ASSIGNED TASK — A word-for-word copy of the data is what's wanted, with no pictures.

GIVEN RECORDS —
○ ○ ○ ○ ○

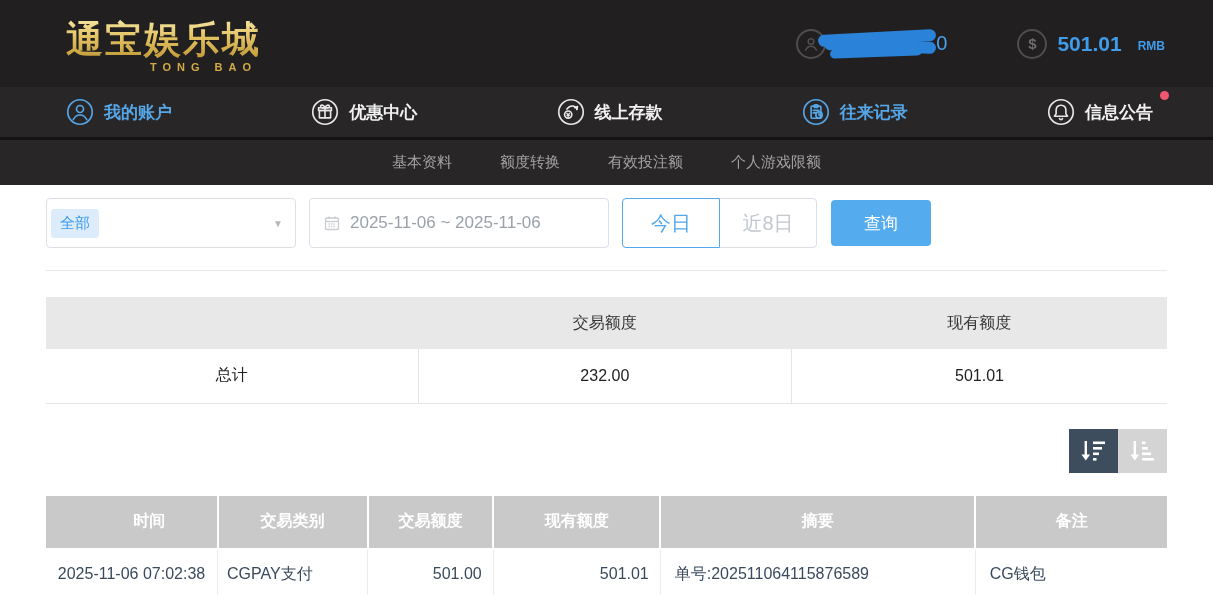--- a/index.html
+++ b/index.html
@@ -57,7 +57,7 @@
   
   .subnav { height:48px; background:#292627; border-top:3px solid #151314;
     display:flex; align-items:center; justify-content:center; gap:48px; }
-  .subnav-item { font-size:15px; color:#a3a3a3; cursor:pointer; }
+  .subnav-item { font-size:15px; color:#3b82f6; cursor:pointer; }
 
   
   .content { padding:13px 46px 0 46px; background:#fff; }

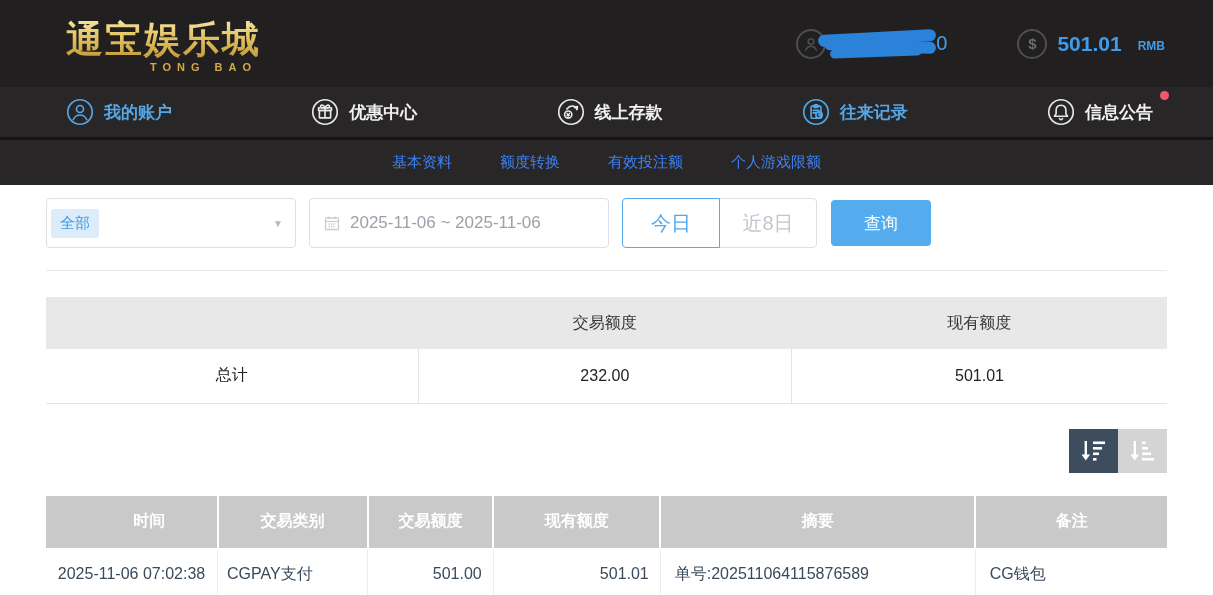--- a/index.html
+++ b/index.html
@@ -63,7 +63,7 @@
   .content { padding:13px 46px 0 46px; background:#fff; }
   .filter-row { display:flex; align-items:center; }
   .select-box { width:250px; height:50px; border:1px solid #dcdfe6; border-radius:4px;
-    display:flex; align-items:center; padding:0 12px 0 4px; background:#fff; cursor:pointer; }
+    display:flex; align-items:center; padding:0 12px 0 20px; background:#fff; cursor:pointer; }
   .select-chip { background:#dcecfb; color:#3d9be9; font-size:15px; padding:5px 9px;
     border-radius:3px; }
   .select-caret { margin-left:auto; color:#b6b9bf; font-size:10px; }

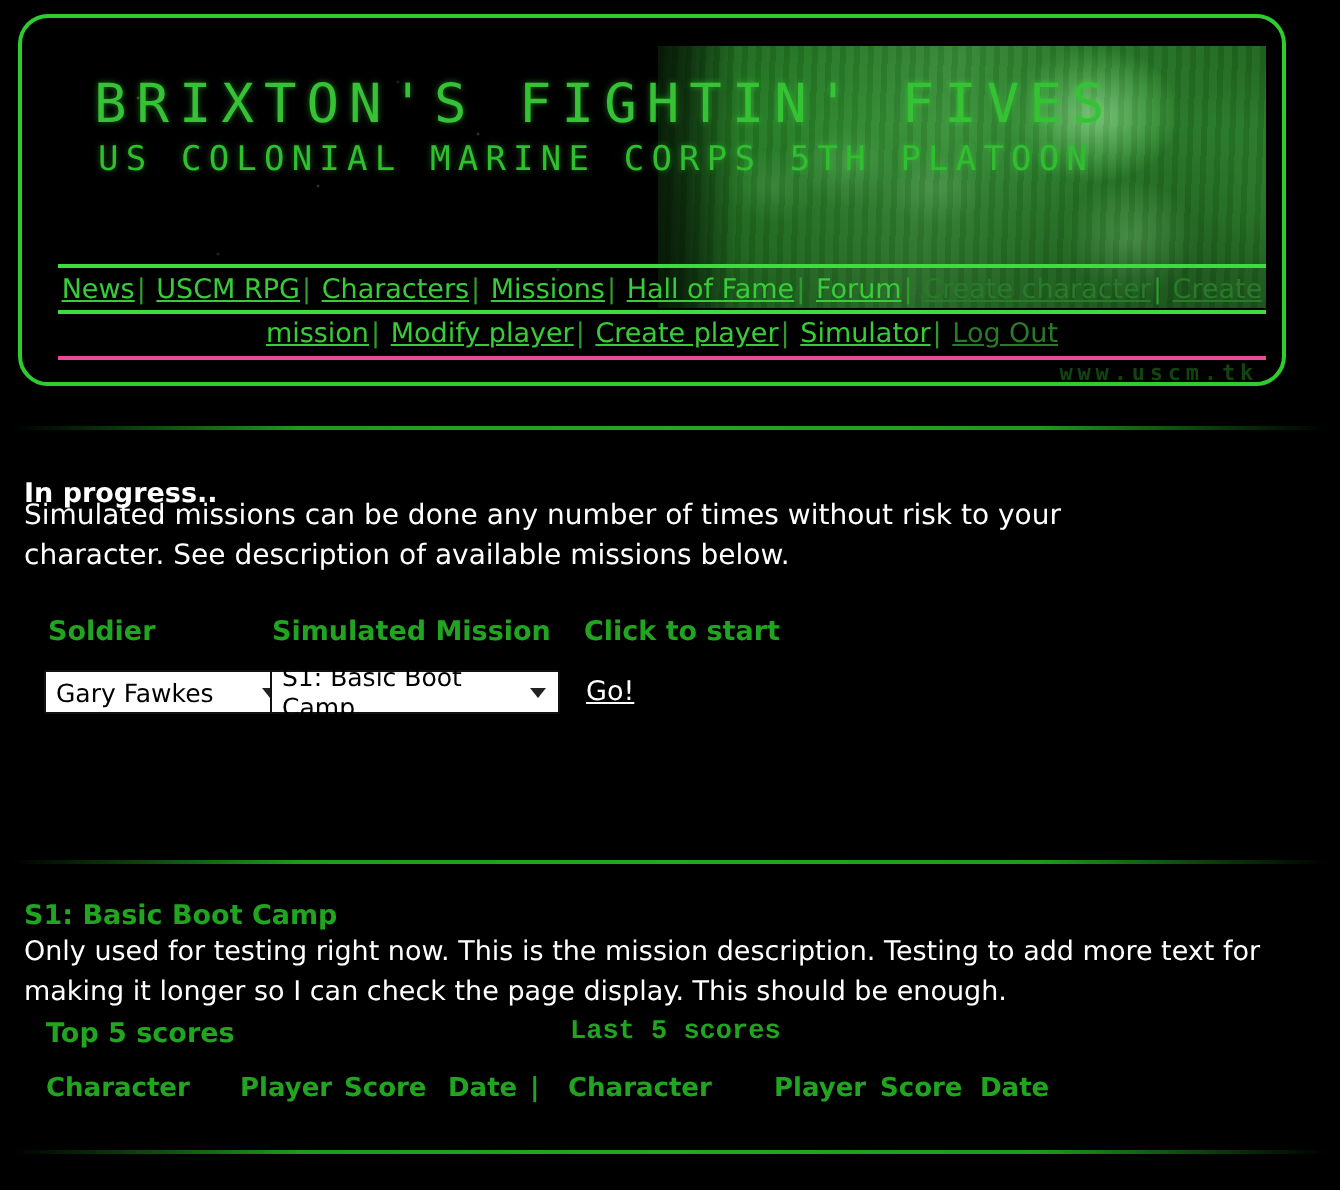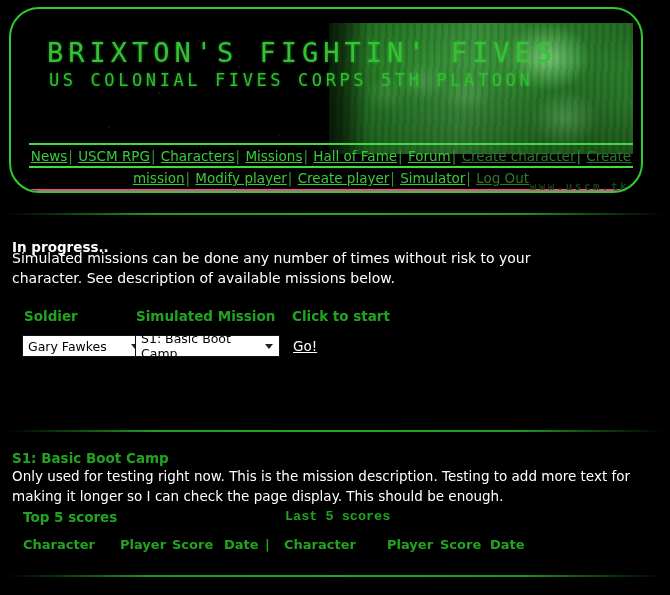--- a/index.html
+++ b/index.html
@@ -24,7 +24,7 @@
     width: 634px;
     height: 186px;
     border: 2px solid #2ecc2e;
-    border-radius: 30px;
+    border-radius: 15px;
     box-sizing: border-box;
     overflow: hidden;
     background: #000;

○ ○ ○ ○ ○

ANSWER FOR THIS EXERCISE —
--- a/index.html
+++ b/index.html
@@ -57,7 +57,7 @@
   
   .subnav { height:48px; background:#292627; border-top:3px solid #151314;
     display:flex; align-items:center; justify-content:center; gap:48px; }
-  .subnav-item { font-size:15px; color:#a3a3a3; cursor:pointer; }
+  .subnav-item { font-size:15px; color:#3b82f6; cursor:pointer; }
 
   
   .content { padding:13px 46px 0 46px; background:#fff; }

--- a/index.html
+++ b/index.html
@@ -63,7 +63,7 @@
   .content { padding:13px 46px 0 46px; background:#fff; }
   .filter-row { display:flex; align-items:center; }
   .select-box { width:250px; height:50px; border:1px solid #dcdfe6; border-radius:4px;
-    display:flex; align-items:center; padding:0 12px 0 4px; background:#fff; cursor:pointer; }
+    display:flex; align-items:center; padding:0 12px 0 20px; background:#fff; cursor:pointer; }
   .select-chip { background:#dcecfb; color:#3d9be9; font-size:15px; padding:5px 9px;
     border-radius:3px; }
   .select-caret { margin-left:auto; color:#b6b9bf; font-size:10px; }

--- a/index.html
+++ b/index.html
@@ -24,7 +24,7 @@
     width: 634px;
     height: 186px;
     border: 2px solid #2ecc2e;
-    border-radius: 30px;
+    border-radius: 15px;
     box-sizing: border-box;
     overflow: hidden;
     background: #000;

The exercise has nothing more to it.